====== RECORD SET ======

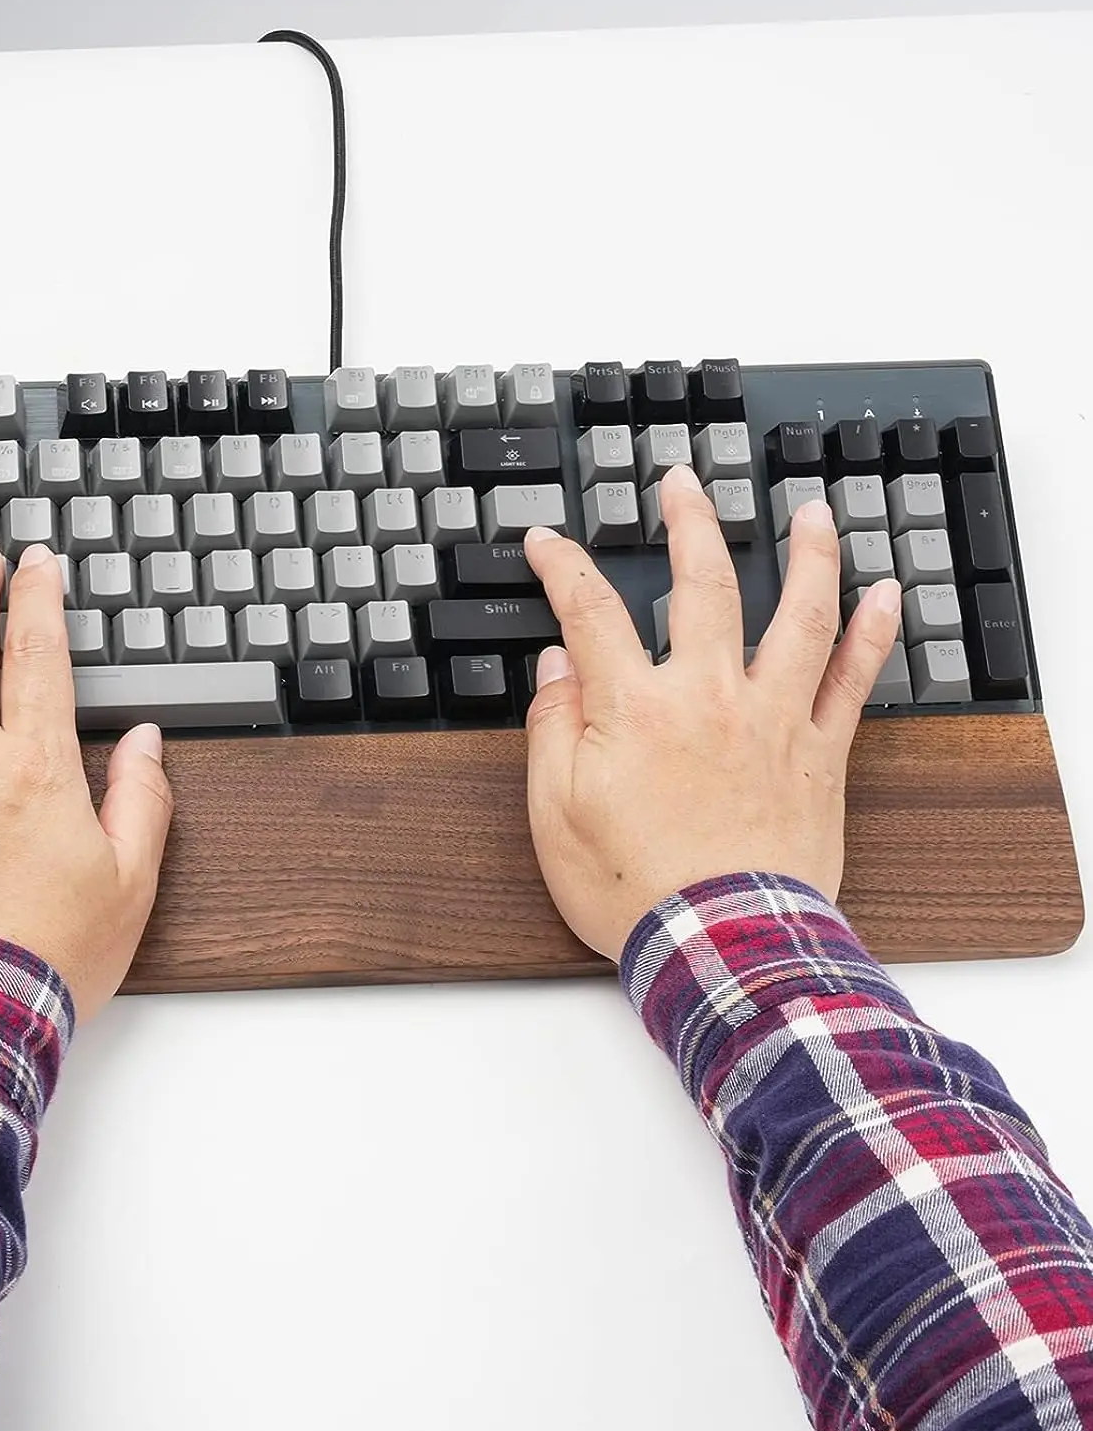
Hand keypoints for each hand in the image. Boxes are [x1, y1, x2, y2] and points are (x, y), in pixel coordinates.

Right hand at [522, 465, 900, 959]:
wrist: (720, 946)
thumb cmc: (635, 888)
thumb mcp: (555, 815)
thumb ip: (553, 730)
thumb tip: (557, 667)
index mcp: (635, 709)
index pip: (590, 612)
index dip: (563, 566)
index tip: (547, 541)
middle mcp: (709, 696)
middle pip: (705, 584)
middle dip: (691, 523)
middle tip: (684, 483)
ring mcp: (773, 720)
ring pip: (798, 615)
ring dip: (807, 555)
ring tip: (811, 513)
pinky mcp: (820, 756)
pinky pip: (852, 681)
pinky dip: (871, 634)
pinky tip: (884, 597)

======

*HOW TO COMPLETE THIS TASK*:
Across the records, how many lines carry the word "index"? The answer should be a number alone.

*OUTPUT BELOW*:
4